With the door closed behind her, she was immediately into her partial-immersion frame, then standing on a virtual plain. Manipulating some floating icons, she called up diverse views and the results of sampling tests transmitted by some of Jerusalem’s drones. Translucent pillars of data appeared all around her, scrolling her requirements around themselves.

 

The worms living in the icy moonlet that now turned in her virtual sky created burrows similar to those delved by Dragon. Breaking open one icon, she caused a segment of the moon to disappear, and like a huge worm-eaten cheese it dropped closer for her inspection.

 

Even though information about these creatures was already on file, through a transmission made by the
Jack Ketch,
Mika still found them fascinating. There was one aspect of them that was plainly similar to Dragon as it had once been on Aster Colora, where the human race had first encountered it: there seemed to be no supporting ecology for them. Mika could only hypothesize that the ecology of which they were a product had been destroyed or was somewhere far from here, and that begged many critical questions.
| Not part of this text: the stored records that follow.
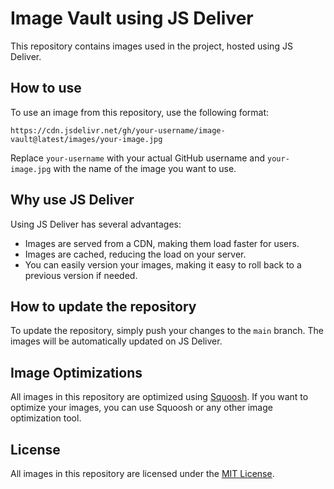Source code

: # Image Vault using JS Deliver

This repository contains images used in the project, hosted using JS Deliver.

## How to use

To use an image from this repository, use the following format:

`https://cdn.jsdelivr.net/gh/your-username/image-vault@latest/images/your-image.jpg`

Replace `your-username` with your actual GitHub username and `your-image.jpg` with the name of the image you want to use.

## Why use JS Deliver

Using JS Deliver has several advantages:

*   Images are served from a CDN, making them load faster for users.
*   Images are cached, reducing the load on your server.
*   You can easily version your images, making it easy to roll back to a previous version if needed.

## How to update the repository

To update the repository, simply push your changes to the `main` branch. The images will be automatically updated on JS Deliver.

## Image Optimizations

All images in this repository are optimized using [Squoosh](https://squoosh.app/). If you want to optimize your images, you can use Squoosh or any other image optimization tool.

## License

All images in this repository are licensed under the [MIT License](https://opensource.org/licenses/MIT).
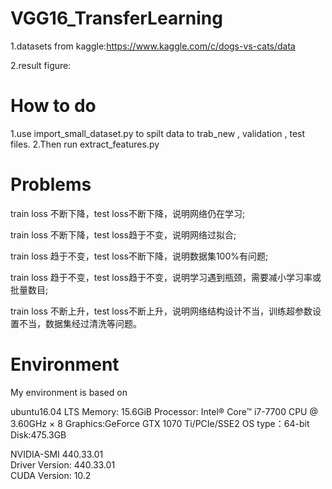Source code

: # VGG16_TransferLearning
1.datasets from kaggle:https://www.kaggle.com/c/dogs-vs-cats/data

		
2.result figure:

# How to do 
1.use import_small_dataset.py to spilt data to trab_new , validation , test files.
2.Then run extract_features.py


# Problems
train loss 不断下降，test loss不断下降，说明网络仍在学习;

train loss 不断下降，test loss趋于不变，说明网络过拟合;

train loss 趋于不变，test loss不断下降，说明数据集100%有问题;

train loss 趋于不变，test loss趋于不变，说明学习遇到瓶颈，需要减小学习率或批量数目;

train loss 不断上升，test loss不断上升，说明网络结构设计不当，训练超参数设置不当，数据集经过清洗等问题。



# Environment
My environment is based on

ubuntu16.04 LTS
Memory: 15.6GiB
Processor: Intel® Core™ i7-7700 CPU @ 3.60GHz × 8 
Graphics:GeForce GTX 1070 Ti/PCIe/SSE2
OS type：64-bit
Disk:475.3GB

NVIDIA-SMI 440.33.01    
Driver Version: 440.33.01    
CUDA Version: 10.2

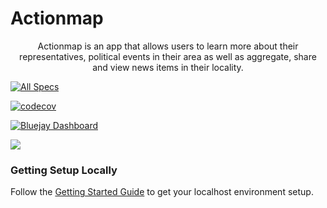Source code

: # Actionmap

<div style="text-align: center;">

Actionmap is an app that allows users to learn more about their representatives,
political events in their area as well as aggregate, share and view news items in their locality.

</div>

<!-- TODO: Update these for your repo! -->

[![All Specs](https://github.com/cs169/fa23-chips-10.5-49/actions/workflows/specs.yml/badge.svg)](https://github.com/cs169/fa23-chips-10.5-<YOUR_GROUP_NUMBER>/actions) 

[![codecov](https://codecov.io/github/cs169/fa23-chips-10.5-49/graph/badge.svg?token=qRpZnZN3QQ)](https://codecov.io/github/cs169/fa23-chips-10.5-<YOUR_GROUP_NUMBER>/tree/master)

[![Bluejay Dashboard](https://img.shields.io/badge/Bluejay-Dashboard_49-blue.svg)](http://dashboard.bluejay.governify.io/dashboard/script/dashboardLoader.js?dashboardURL=https://reporter.bluejay.governify.io/api/v4/dashboards/tpa-CS169-2023-GH-cs169_fa23-chips-10.5-49/main)

![](https://github.com///actions/workflows//badge.svg)

### Getting Setup Locally

Follow the [Getting Started Guide](./docs/01-getting-started.md) to get your localhost environment setup.
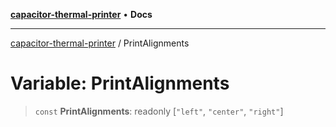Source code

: [**capacitor-thermal-printer**](../README.md) • **Docs**

***

[capacitor-thermal-printer](../README.md) / PrintAlignments

# Variable: PrintAlignments

> `const` **PrintAlignments**: readonly [`"left"`, `"center"`, `"right"`]
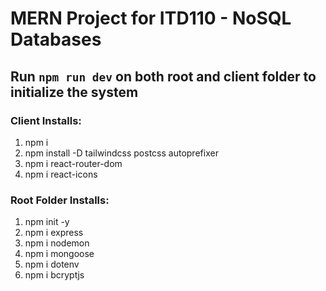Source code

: # MERN Project for ITD110 - NoSQL Databases

## Run `npm run dev` on both root and client folder to initialize the system

### Client Installs:
1. npm i
2. npm install -D tailwindcss postcss autoprefixer
3. npm i react-router-dom
4. npm i react-icons

### Root Folder Installs:
1. npm init -y
2. npm i express
3. npm i nodemon
4. npm i mongoose
5. npm i dotenv
5. npm i bcryptjs
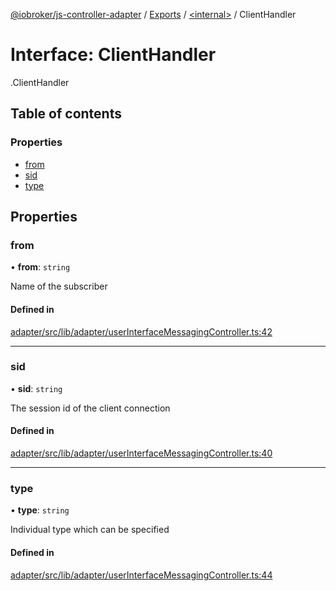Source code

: [@iobroker/js-controller-adapter](../README.md) / [Exports](../modules.md) / [<internal\>](../modules/internal_.md) / ClientHandler

# Interface: ClientHandler

[<internal>](../modules/internal_.md).ClientHandler

## Table of contents

### Properties

- [from](internal_.ClientHandler.md#from)
- [sid](internal_.ClientHandler.md#sid)
- [type](internal_.ClientHandler.md#type)

## Properties

### from

• **from**: `string`

Name of the subscriber

#### Defined in

[adapter/src/lib/adapter/userInterfaceMessagingController.ts:42](https://github.com/ioBroker/ioBroker.js-controller/blob/c590b2a5/packages/adapter/src/lib/adapter/userInterfaceMessagingController.ts#L42)

___

### sid

• **sid**: `string`

The session id of the client connection

#### Defined in

[adapter/src/lib/adapter/userInterfaceMessagingController.ts:40](https://github.com/ioBroker/ioBroker.js-controller/blob/c590b2a5/packages/adapter/src/lib/adapter/userInterfaceMessagingController.ts#L40)

___

### type

• **type**: `string`

Individual type which can be specified

#### Defined in

[adapter/src/lib/adapter/userInterfaceMessagingController.ts:44](https://github.com/ioBroker/ioBroker.js-controller/blob/c590b2a5/packages/adapter/src/lib/adapter/userInterfaceMessagingController.ts#L44)
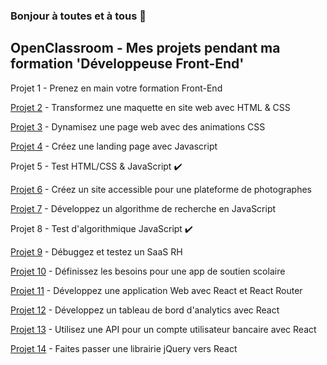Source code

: ### Bonjour à toutes et à tous 👋

## OpenClassroom - Mes projets pendant ma formation 'Développeuse Front-End' 

Projet 1 - Prenez en main votre formation Front-End

[Projet 2](https://github.com/CathelineOnceUponATime/CathelineGrappin_2_20082021) - Transformez une maquette en site web avec HTML & CSS

[Projet 3](https://github.com/CathelineOnceUponATime/CathelineGrappin_3_02102021) - Dynamisez une page web avec des animations CSS

[Projet 4](https://github.com/CathelineOnceUponATime/GameOn-website-FR) - Créez une landing page avec Javascript

Projet 5 - Test HTML/CSS & JavaScript  ✔️

[Projet 6](https://github.com/CathelineOnceUponATime/CathelineGrappin_6_20122021) - Créez un site accessible pour une plateforme de photographes

[Projet 7](https://github.com/CathelineOnceUponATime/CathelineGrappin_7_09112021) - Développez un algorithme de recherche en JavaScript

Projet 8 - Test d'algorithmique JavaScript ✔️

[Projet 9](https://github.com/CathelineOnceUponATime/Billed-app-FR-Front) - Débuggez et testez un SaaS RH

[Projet 10]() - Définissez les besoins pour une app de soutien scolaire

[Projet 11](https://github.com/CathelineOnceUponATime/CathelineGrappin_11_28022022) - Développez une application Web avec React et React Router

[Projet 12](https://github.com/CathelineOnceUponATime/CathelineGrappin_12_10032022) - Développez un tableau de bord d'analytics avec React

[Projet 13](https://github.com/CathelineOnceUponATime/CathelineGrappin_13_04042022-Front) - Utilisez une API pour un compte utilisateur bancaire avec React

[Projet 14](https://github.com/CathelineOnceUponATime/CathelineGrappin_14_27042022) - Faites passer une librairie jQuery vers React
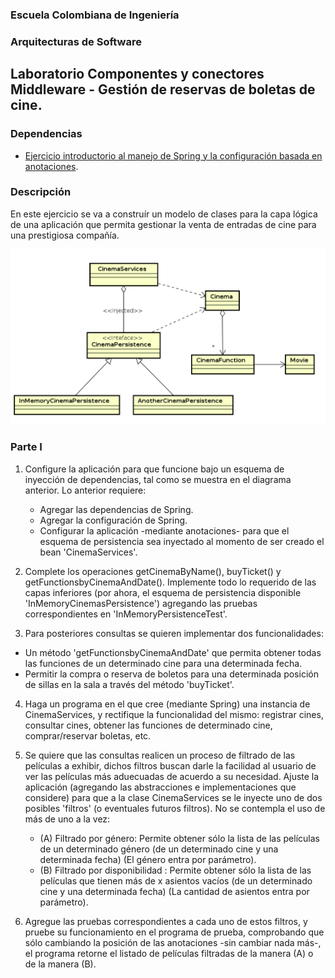 ### Escuela Colombiana de Ingeniería

### Arquitecturas de Software

## Laboratorio Componentes y conectores Middleware - Gestión de reservas de boletas de cine.


### Dependencias
* [Ejercicio introductorio al manejo de Spring y la configuración basada en anotaciones](https://github.com/ARSW-ECI/Spring_LightweightCont_Annotation-DI_Example).

### Descripción

En este ejercicio se va a construír un modelo de clases para la capa lógica de una aplicación que permita gestionar la venta de entradas de cine para una prestigiosa compañía. 

![](img/CinemaClassDiagram.png)

### Parte I

1. Configure la aplicación para que funcione bajo un esquema de inyección de dependencias, tal como se muestra en el diagrama anterior.
	Lo anterior requiere:

	* Agregar las dependencias de Spring.
	* Agregar la configuración de Spring.
	* Configurar la aplicación -mediante anotaciones- para que el esquema de persistencia sea inyectado al momento de ser creado el bean 'CinemaServices'.

2. Complete los operaciones getCinemaByName(), buyTicket() y getFunctionsbyCinemaAndDate(). Implemente todo lo requerido de las capas inferiores (por ahora, el esquema de persistencia disponible 'InMemoryCinemasPersistence') agregando las pruebas correspondientes en 'InMemoryPersistenceTest'.

3. Para posteriores consultas se quieren implementar dos funcionalidades:
- Un método 'getFunctionsbyCinemaAndDate' que permita obtener todas las funciones de un determinado cine para una determinada fecha.
- Permitir la compra o reserva de boletos para una determinada posición de sillas en la sala a través del método 'buyTicket'.

4. Haga un programa en el que cree (mediante Spring) una instancia de CinemaServices, y rectifique la funcionalidad del mismo: registrar cines, consultar cines, obtener las funciones de determinado cine, comprar/reservar boletas, etc.

5. Se quiere que las consultas realicen un proceso de filtrado de las películas a exhibir, dichos filtros buscan darle la facilidad al usuario de ver las películas más aduecuadas de acuerdo a su necesidad.
Ajuste la aplicación (agregando las abstracciones e implementaciones que considere) para que a la clase CinemaServices se le inyecte uno de dos posibles 'filtros' (o eventuales futuros filtros). No se contempla el uso de más de uno a la vez:
	* (A) Filtrado por género: Permite obtener sólo la lista de las películas de un determinado género (de un determinado cine y una determinada fecha) (El género entra por parámetro).
	* (B) Filtrado por disponibilidad :  Permite obtener sólo la lista de las películas que tienen más de x asientos vacíos (de un determinado cine y una determinada fecha) (La cantidad de asientos entra por parámetro).

5. Agregue las pruebas correspondientes a cada uno de estos filtros, y pruebe su funcionamiento en el programa de prueba, comprobando que sólo cambiando la posición de las anotaciones -sin cambiar nada más-, el programa retorne el listado de películas filtradas de la manera (A) o de la manera (B).
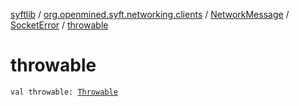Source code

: [syftlib](../../../index.md) / [org.openmined.syft.networking.clients](../../index.md) / [NetworkMessage](../index.md) / [SocketError](index.md) / [throwable](./throwable.md)

# throwable

`val throwable: `[`Throwable`](https://kotlinlang.org/api/latest/jvm/stdlib/kotlin/-throwable/index.html)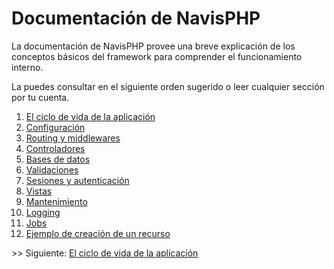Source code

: # Documentación de NavisPHP

La documentación de NavisPHP provee una breve explicación de los conceptos básicos del framework para comprender el funcionamiento interno.

La puedes consultar en el siguiente orden sugerido o leer cualquier sección por tu cuenta.

1.  [El ciclo de vida de la aplicación](ciclo_vida.md)
2.  [Configuración](configuracion.md)
3.  [Routing y middlewares](routing_middlewares.md)
4.  [Controladores](controladores.md)
5.  [Bases de datos](database.md)
6.  [Validaciones](validaciones.md)
7.  [Sesiones y autenticación](sesiones_autenticacion.md)
8.  [Vistas](vistas.md)
9.  [Mantenimiento](mantenimiento.md)
10. [Logging](logging.md)
11. [Jobs](jobs.md)
12. [Ejemplo de creación de un recurso](ejemplo_recurso.md)

\>> Siguiente: [El ciclo de vida de la aplicación](ciclo_vida.md)
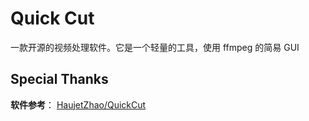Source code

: # Quick Cut
一款开源的视频处理软件。它是一个轻量的工具，使用 ffmpeg 的简易 GUI

## Special Thanks
**软件参考**： [HaujetZhao/QuickCut](https://github.com/HaujetZhao/QuickCut)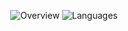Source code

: <p align="center">
  <img src="https://github.com/LouisPeter/Github_stats/blob/master/generated/overview.svg#gh-dark-mode-only" alt="Overview"/>
  <img src="https://github.com/LouisPeter/Github_stats/blob/master/generated/languages.svg#gh-dark-mode-only" alt="Languages"/>
</p>
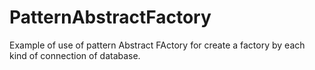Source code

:# PatternAbstractFactory
Example of use of pattern Abstract FActory for create a factory by each kind of connection of database.
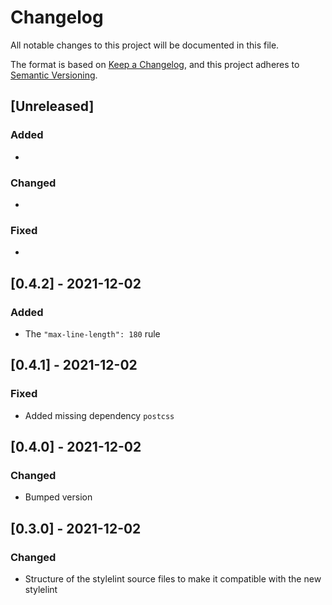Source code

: # Changelog

All notable changes to this project will be documented in this file.

The format is based on [Keep a Changelog](https://keepachangelog.com/en/1.0.0/),
and this project adheres to [Semantic Versioning](https://semver.org/spec/v2.0.0.html).

## [Unreleased]

### Added

*

### Changed

*

### Fixed

*

## [0.4.2] - 2021-12-02

### Added

* The `"max-line-length": 180` rule

## [0.4.1] - 2021-12-02

### Fixed

* Added missing dependency `postcss`

## [0.4.0] - 2021-12-02

### Changed

* Bumped version

## [0.3.0] - 2021-12-02

### Changed

* Structure of the stylelint source files to make it compatible with the new stylelint
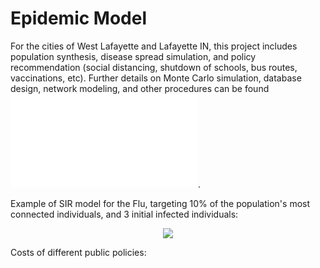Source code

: # Epidemic Model
For the cities of West Lafayette and Lafayette IN, this project includes population synthesis, disease spread simulation, and policy recommendation (social distancing, shutdown of schools, bus routes, vaccinations, etc). Further details on Monte Carlo simulation, database design, network modeling, and other procedures can be found ![Here](Final-Report.pdf). 

Example of SIR model for the Flu, targeting 10% of the population's most connected individuals, and 3 initial infected individuals:

<div style="text-align:center"><img src="Case.gif" /></div>


Costs of different public policies:





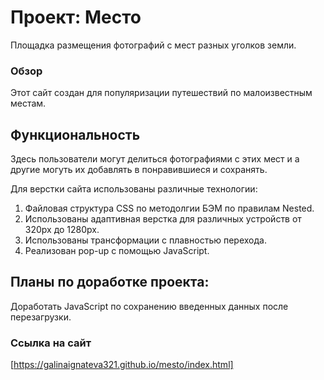 # Проект: Место

Площадка размещения фотографий с мест разных уголков земли.

### Обзор

Этот сайт создан для популяризации путешествий по малоизвестным местам.

## Функциональность

Здесь пользователи могут делиться фотографиями с этих мест и а другие могуть их добавлять в понравившиеся и сохранять.

Для верстки сайта использованы различные технологии:

1. Файловая структура CSS по методолгии БЭМ по правилам Nested.
2. Использованы адаптивная верстка для различных устройств от 320px до 1280px.
3. Использованы трансформации с плавностью перехода.
4. Реализован pop-up с помощью JavaScript.

## Планы по доработке проекта:

Доработать JavaScript по сохранению введенных данных после перезагрузки.

### Ссылка на сайт

[https://galinaignateva321.github.io/mesto/index.html]
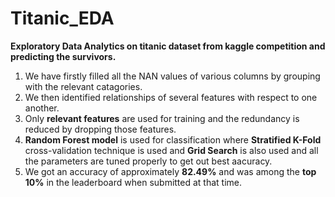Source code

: # Titanic_EDA
**Exploratory Data Analytics on titanic dataset from kaggle competition and predicting the survivors.**

1. We have firstly filled all the NAN values of various columns by grouping with the relevant catagories.
2. We then identified relationships of several features with respect to one another.
3. Only **relevant features** are used for training and the redundancy is reduced by dropping those features.
4. **Random Forest model** is used for classification where **Stratified K-Fold** cross-validation technique is used and **Grid Search** is also used and all the parameters are tuned properly to get out best aacuracy.
5. We got an accuracy of approximately **82.49%** and was among the **top 10%**  in the leaderboard when submitted at that time.
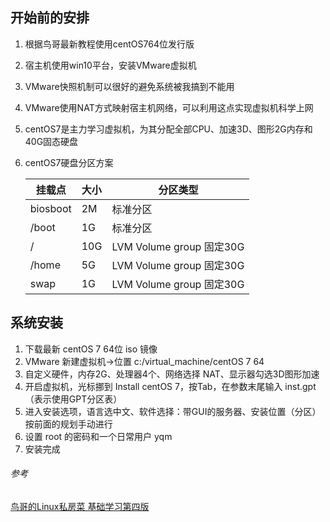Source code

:## 开始前的安排

1. 根据鸟哥最新教程使用centOS764位发行版

2. 宿主机使用win10平台，安装VMware虚拟机

3. VMware快照机制可以很好的避免系统被我搞到不能用

4. VMware使用NAT方式映射宿主机网络，可以利用这点实现虚拟机科学上网

5. centOS7是主力学习虚拟机，为其分配全部CPU、加速3D、图形2G内存和40G固态硬盘

6. centOS7硬盘分区方案

   | 挂载点   | 大小 | 分区类型                 |
   | -------- | :--- | ------------------------ |
   | biosboot | 2M   | 标准分区                 |
   | /boot    | 1G   | 标准分区                 |
   | /        | 10G  | LVM Volume group 固定30G |
   | /home    | 5G   | LVM Volume group 固定30G |
   | swap     | 1G   | LVM Volume group 固定30G |


## 系统安装

1. 下载最新 centOS 7 64位 iso 镜像
2. VMware 新建虚拟机->位置 c:/virtual_machine/centOS 7 64
3. 自定义硬件，内存2G、处理器4个、网络选择 NAT、显示器勾选3D图形加速
4. 开启虚拟机，光标挪到 Install centOS 7，按Tab，在参数末尾输入 inst.gpt（表示使用GPT分区表）
5. 进入安装选项，语言选中文、软件选择：带GUI的服务器、安装位置（分区）按前面的规划手动进行
6. 设置 root 的密码和一个日常用户 yqm 
7. 安装完成



###### 参考

[鸟哥的Linux私房菜 基础学习第四版](http://linux.vbird.org/linux_basic/)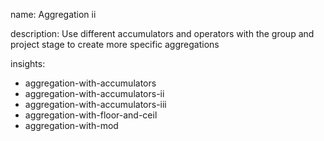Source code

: name: Aggregation ii

description: Use different accumulators and operators with the group and project stage to create more specific aggregations

insights:
  - aggregation-with-accumulators
  - aggregation-with-accumulators-ii
  - aggregation-with-accumulators-iii
  - aggregation-with-floor-and-ceil
  - aggregation-with-mod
Their lone survival made it unlikely they were just the primitive helminth survivors of some natural cataclysm or had been transported accidentally, therefore they must be very like Dragon in another respect. They must be the product of an ecology in the same way that a Golem android was the product of Earth’s. It was certain that they had not evolved naturally to their present state.

 

‘Fascinating, isn’t it,’ interjected Jerusalem, appearing beside her.

 

‘What is?’ Mika asked.

 

‘Life. But then what is life? Those worms grinding their way through spongy rock—are they life? Is Jain technology life? Am I?’

 

Ah, philosophy.
Mika didn’t bother to venture a reply.

 

Jerusalem went on relentlessly: ‘In terms of evolved life, those worms are neither one thing nor the other. They have evolved, yes, but prior to that minor change they were not the direct product of insensate evolution.’

 

‘Pardon?’

 

The floating metal head tilted, and a long helical molecule arched across the sky like some strange species of rainbow. ‘You have not yet noted the regularity of their genetic blueprint, the lack of equivalents to alleles and parasitic DNA?’

 

‘Yes, I saw that.’ Mika repressed her annoyance. She had discovered something, but it was irritating to learn Jerusalem had found it long before her.